Your task: In the material below, find every line that contains the string "xmlns" and copy each of those lines in full. Matching is case-sensitive.

Dataset extract:
○ ○ ○ ○ ○
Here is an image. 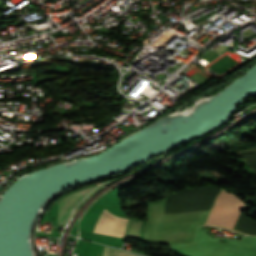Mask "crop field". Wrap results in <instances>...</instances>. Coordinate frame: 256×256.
Segmentation results:
<instances>
[{
	"label": "crop field",
	"mask_w": 256,
	"mask_h": 256,
	"mask_svg": "<svg viewBox=\"0 0 256 256\" xmlns=\"http://www.w3.org/2000/svg\"><path fill=\"white\" fill-rule=\"evenodd\" d=\"M244 205L236 196L222 190L206 224L233 229Z\"/></svg>",
	"instance_id": "8a807250"
},
{
	"label": "crop field",
	"mask_w": 256,
	"mask_h": 256,
	"mask_svg": "<svg viewBox=\"0 0 256 256\" xmlns=\"http://www.w3.org/2000/svg\"><path fill=\"white\" fill-rule=\"evenodd\" d=\"M94 188V186L86 188L60 200L58 204V225H66L71 216V209Z\"/></svg>",
	"instance_id": "ac0d7876"
},
{
	"label": "crop field",
	"mask_w": 256,
	"mask_h": 256,
	"mask_svg": "<svg viewBox=\"0 0 256 256\" xmlns=\"http://www.w3.org/2000/svg\"><path fill=\"white\" fill-rule=\"evenodd\" d=\"M141 223V220L128 219L124 237L135 235L140 238L139 230Z\"/></svg>",
	"instance_id": "34b2d1b8"
},
{
	"label": "crop field",
	"mask_w": 256,
	"mask_h": 256,
	"mask_svg": "<svg viewBox=\"0 0 256 256\" xmlns=\"http://www.w3.org/2000/svg\"><path fill=\"white\" fill-rule=\"evenodd\" d=\"M121 179V178H119ZM119 179H116V180H112V181H109L101 186H99L98 188L94 189L93 191H91L87 197L73 210V216L74 214L78 211V209L83 205L85 204L92 196H94L96 193H98L101 189L105 188L106 186L110 185L111 183L119 180Z\"/></svg>",
	"instance_id": "412701ff"
},
{
	"label": "crop field",
	"mask_w": 256,
	"mask_h": 256,
	"mask_svg": "<svg viewBox=\"0 0 256 256\" xmlns=\"http://www.w3.org/2000/svg\"><path fill=\"white\" fill-rule=\"evenodd\" d=\"M102 256H135V255L104 247Z\"/></svg>",
	"instance_id": "f4fd0767"
}]
</instances>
○ ○ ○ ○ ○
In response:
	"mask_svg": "<svg viewBox=\"0 0 256 256\" xmlns=\"http://www.w3.org/2000/svg\"><path fill=\"white\" fill-rule=\"evenodd\" d=\"M244 205L236 196L222 190L206 224L233 229Z\"/></svg>",
	"mask_svg": "<svg viewBox=\"0 0 256 256\" xmlns=\"http://www.w3.org/2000/svg\"><path fill=\"white\" fill-rule=\"evenodd\" d=\"M94 188V186L86 188L60 200L58 204V225H66L71 216V209Z\"/></svg>",
	"mask_svg": "<svg viewBox=\"0 0 256 256\" xmlns=\"http://www.w3.org/2000/svg\"><path fill=\"white\" fill-rule=\"evenodd\" d=\"M141 223V220L128 219L124 237L135 235L140 238L139 230Z\"/></svg>",
	"mask_svg": "<svg viewBox=\"0 0 256 256\" xmlns=\"http://www.w3.org/2000/svg\"><path fill=\"white\" fill-rule=\"evenodd\" d=\"M121 179V178H119ZM119 179H116V180H112V181H109L101 186H99L98 188L94 189L93 191H91L87 197L73 210V216L74 214L78 211V209L83 205L85 204L92 196H94L96 193H98L101 189L105 188L106 186L110 185L111 183L119 180Z\"/></svg>",
	"mask_svg": "<svg viewBox=\"0 0 256 256\" xmlns=\"http://www.w3.org/2000/svg\"><path fill=\"white\" fill-rule=\"evenodd\" d=\"M102 256H135V255L104 247Z\"/></svg>",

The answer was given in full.